> Stated task: From the column on King Abdullah's first 100 days, return the passage word for word, starting at the words "Unlike some within" and stopping after "the 21st century.".

> Excerpt provided:
[Begin]

Reformer in the House of Saud; Abdullah's First 100 Days Prove Transformational
Byline: S. Rob Sobhani, SPECIAL TO THE WASHINGTON TIMES
The first 100 days of King Abdullah's rule has been remarkable because of the alacrity with which he has instituted reform measures. This popular and pious monarch is turning out to be the first genuine reformer in Saudi Arabia's history. Since taking over officially from his brother, the late King Fahd, King Abdullah has embarked on a mission of statecraft designed to transform the institutions and partnerships of Saudi Arabia.
Unlike some within the House of Saud, King Abdullah has demonstrated a willingness to address the challenges facing Saudi Arabia and the broader Middle East, including: the poison of Islamist extremism; winning back the trust of the faithful; fighting corruption so as to create employment opportunities for the young population; Islamist Iran's influence in Shi'a-dominated Iraq; integration of Saudi Arabia into the world economy; protection of the world's largest oil reserves from the threat of terrorism; and promoting a new generation of leaders for the 21st century.
The United States has an enormous stake in the success of King Abdullah's new statecraft, and it must support this popular leader through quiet diplomacy. Unfortunately, there are those in Washington who believe that Saudi Arabia is doing too little too late. The propagation of this perception is extremely dangerous because, to the extent that Washington distances itself from the king and his nascent efforts to reform the institutions and foreign affairs of Saudi Arabia, it plays into the hands of both Riyadh's and Washington's enemy terrorists, like Osama bin Laden and Abu Musab Zarqawi.

[End]

> Provided records:
[Begin]

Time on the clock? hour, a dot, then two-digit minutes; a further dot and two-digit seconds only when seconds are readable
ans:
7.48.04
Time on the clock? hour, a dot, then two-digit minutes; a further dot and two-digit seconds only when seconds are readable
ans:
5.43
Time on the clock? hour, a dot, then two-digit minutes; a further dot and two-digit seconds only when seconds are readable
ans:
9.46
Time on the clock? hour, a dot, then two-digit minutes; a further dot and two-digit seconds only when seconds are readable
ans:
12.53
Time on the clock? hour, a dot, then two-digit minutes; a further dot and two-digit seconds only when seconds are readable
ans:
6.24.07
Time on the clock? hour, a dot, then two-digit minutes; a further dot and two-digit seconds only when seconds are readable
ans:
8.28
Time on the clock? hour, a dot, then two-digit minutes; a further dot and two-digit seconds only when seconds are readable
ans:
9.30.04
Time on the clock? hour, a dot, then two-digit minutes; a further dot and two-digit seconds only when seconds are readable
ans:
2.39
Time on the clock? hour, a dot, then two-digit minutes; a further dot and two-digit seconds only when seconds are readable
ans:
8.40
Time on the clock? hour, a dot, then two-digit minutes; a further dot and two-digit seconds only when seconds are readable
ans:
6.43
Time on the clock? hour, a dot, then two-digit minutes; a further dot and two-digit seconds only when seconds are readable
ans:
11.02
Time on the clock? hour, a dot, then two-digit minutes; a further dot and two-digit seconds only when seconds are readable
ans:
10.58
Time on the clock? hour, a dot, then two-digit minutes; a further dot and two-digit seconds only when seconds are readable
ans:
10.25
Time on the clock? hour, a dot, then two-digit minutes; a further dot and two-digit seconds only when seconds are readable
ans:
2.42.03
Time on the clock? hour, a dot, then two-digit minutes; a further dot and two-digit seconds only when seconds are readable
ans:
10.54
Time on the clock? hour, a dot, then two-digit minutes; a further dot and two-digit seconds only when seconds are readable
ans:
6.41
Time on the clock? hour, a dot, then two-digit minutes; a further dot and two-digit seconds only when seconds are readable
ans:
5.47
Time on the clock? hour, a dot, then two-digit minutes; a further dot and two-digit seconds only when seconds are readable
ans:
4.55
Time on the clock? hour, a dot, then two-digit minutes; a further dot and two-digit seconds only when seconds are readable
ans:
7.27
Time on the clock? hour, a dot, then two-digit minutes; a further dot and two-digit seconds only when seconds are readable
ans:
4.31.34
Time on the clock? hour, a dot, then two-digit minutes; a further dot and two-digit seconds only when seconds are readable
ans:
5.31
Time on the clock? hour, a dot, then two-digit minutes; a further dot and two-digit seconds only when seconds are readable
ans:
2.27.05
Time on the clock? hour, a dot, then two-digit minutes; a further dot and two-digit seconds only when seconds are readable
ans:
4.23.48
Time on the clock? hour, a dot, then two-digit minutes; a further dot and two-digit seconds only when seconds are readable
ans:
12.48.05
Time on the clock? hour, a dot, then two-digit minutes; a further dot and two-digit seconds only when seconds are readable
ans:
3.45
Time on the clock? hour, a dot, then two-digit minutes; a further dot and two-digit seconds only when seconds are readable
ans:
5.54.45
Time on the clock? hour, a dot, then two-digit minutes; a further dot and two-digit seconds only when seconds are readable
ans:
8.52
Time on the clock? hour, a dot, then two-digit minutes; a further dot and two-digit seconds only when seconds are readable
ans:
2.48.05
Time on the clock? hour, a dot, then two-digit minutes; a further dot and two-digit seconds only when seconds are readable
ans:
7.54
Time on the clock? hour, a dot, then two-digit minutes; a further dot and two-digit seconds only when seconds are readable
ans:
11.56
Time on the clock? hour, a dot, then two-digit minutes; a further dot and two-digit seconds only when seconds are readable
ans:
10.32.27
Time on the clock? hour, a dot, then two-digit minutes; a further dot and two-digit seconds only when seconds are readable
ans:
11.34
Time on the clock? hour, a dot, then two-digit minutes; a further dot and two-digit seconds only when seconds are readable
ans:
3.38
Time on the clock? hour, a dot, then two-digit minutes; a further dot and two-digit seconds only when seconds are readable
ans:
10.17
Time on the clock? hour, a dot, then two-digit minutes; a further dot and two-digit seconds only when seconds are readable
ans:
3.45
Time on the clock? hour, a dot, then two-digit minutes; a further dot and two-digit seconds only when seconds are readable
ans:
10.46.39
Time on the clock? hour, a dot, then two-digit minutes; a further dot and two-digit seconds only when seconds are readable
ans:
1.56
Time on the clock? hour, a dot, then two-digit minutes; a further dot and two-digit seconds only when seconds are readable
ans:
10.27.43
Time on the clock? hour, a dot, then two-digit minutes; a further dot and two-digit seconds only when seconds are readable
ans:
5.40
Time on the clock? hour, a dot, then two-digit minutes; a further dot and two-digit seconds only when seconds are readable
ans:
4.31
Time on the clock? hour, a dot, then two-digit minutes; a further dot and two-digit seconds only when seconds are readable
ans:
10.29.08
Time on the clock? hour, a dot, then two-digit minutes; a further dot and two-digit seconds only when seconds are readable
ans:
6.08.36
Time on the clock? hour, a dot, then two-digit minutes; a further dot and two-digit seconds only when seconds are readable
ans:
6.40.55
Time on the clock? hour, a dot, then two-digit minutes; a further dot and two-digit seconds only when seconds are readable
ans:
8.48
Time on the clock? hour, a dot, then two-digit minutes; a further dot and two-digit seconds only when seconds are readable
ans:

[End]

> Task result:
Unlike some within the House of Saud, King Abdullah has demonstrated a willingness to address the challenges facing Saudi Arabia and the broader Middle East, including: the poison of Islamist extremism; winning back the trust of the faithful; fighting corruption so as to create employment opportunities for the young population; Islamist Iran's influence in Shi'a-dominated Iraq; integration of Saudi Arabia into the world economy; protection of the world's largest oil reserves from the threat of terrorism; and promoting a new generation of leaders for the 21st century.